** Opening RECORDS FOR THE TASK block **

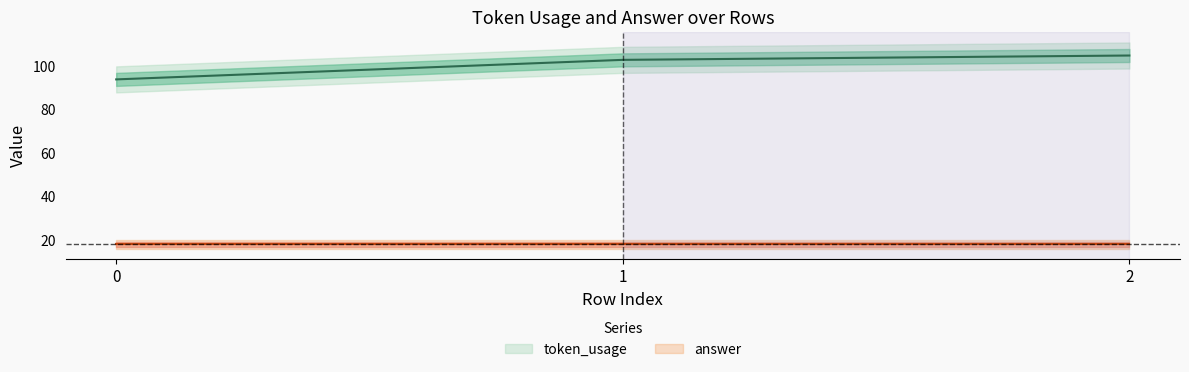

Rank the categories by value from lowest to highest.

0, 1, 2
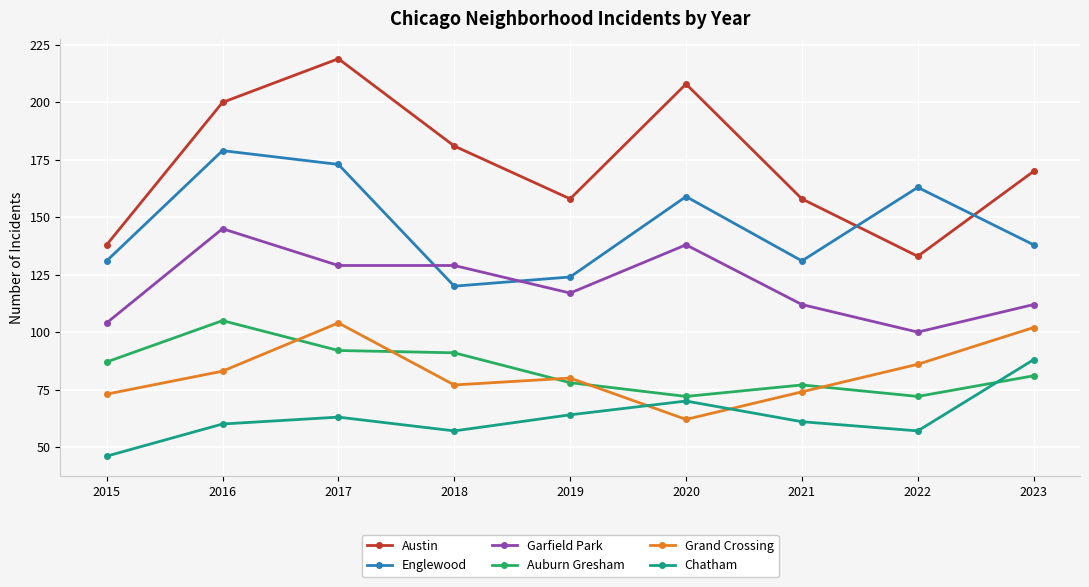

Between 2017 and 2021, which series saw the biggest shift?

Austin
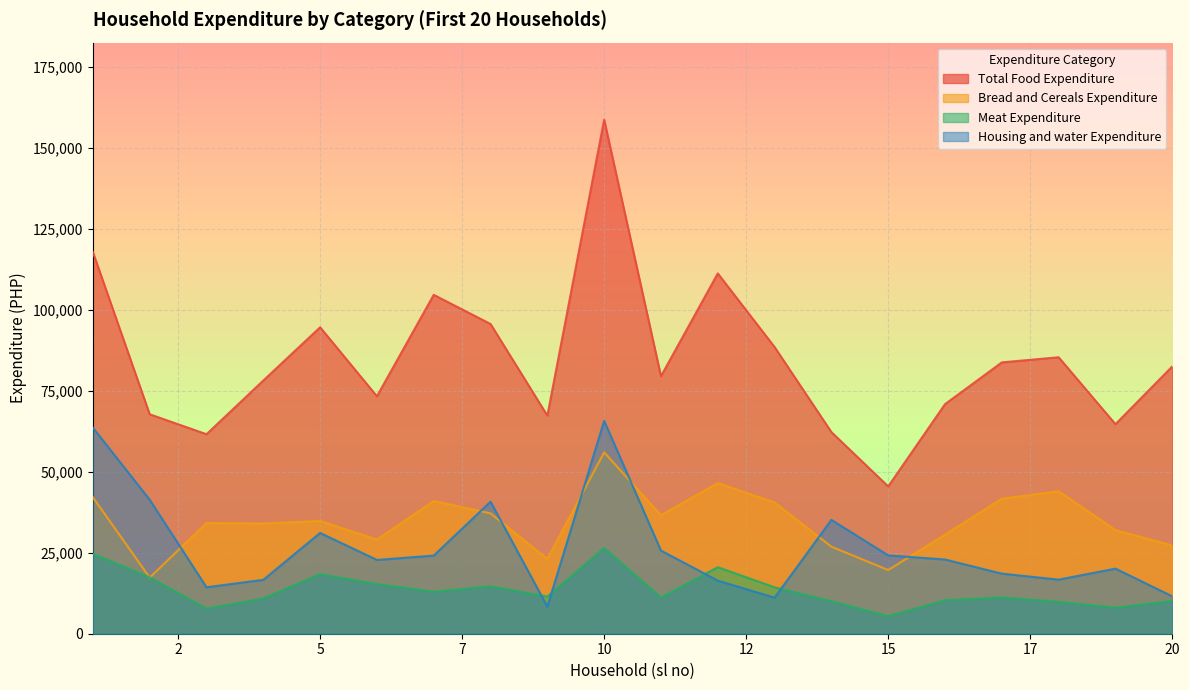

How many values in the Bread and Cereals Expenditure series are below 34820?

10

** Closing RECORDS FOR THE TASK block **

THE PROBLEM – Rewrite all the lines above, changing every "series" to "data set" and leaving everything else as it is. Leave the pictures out.

RESULT –
Rank the categories by value from lowest to highest.

0, 1, 2

Between 2017 and 2021, which data set saw the biggest shift?

Austin

How many values in the Bread and Cereals Expenditure data set are below 34820?

10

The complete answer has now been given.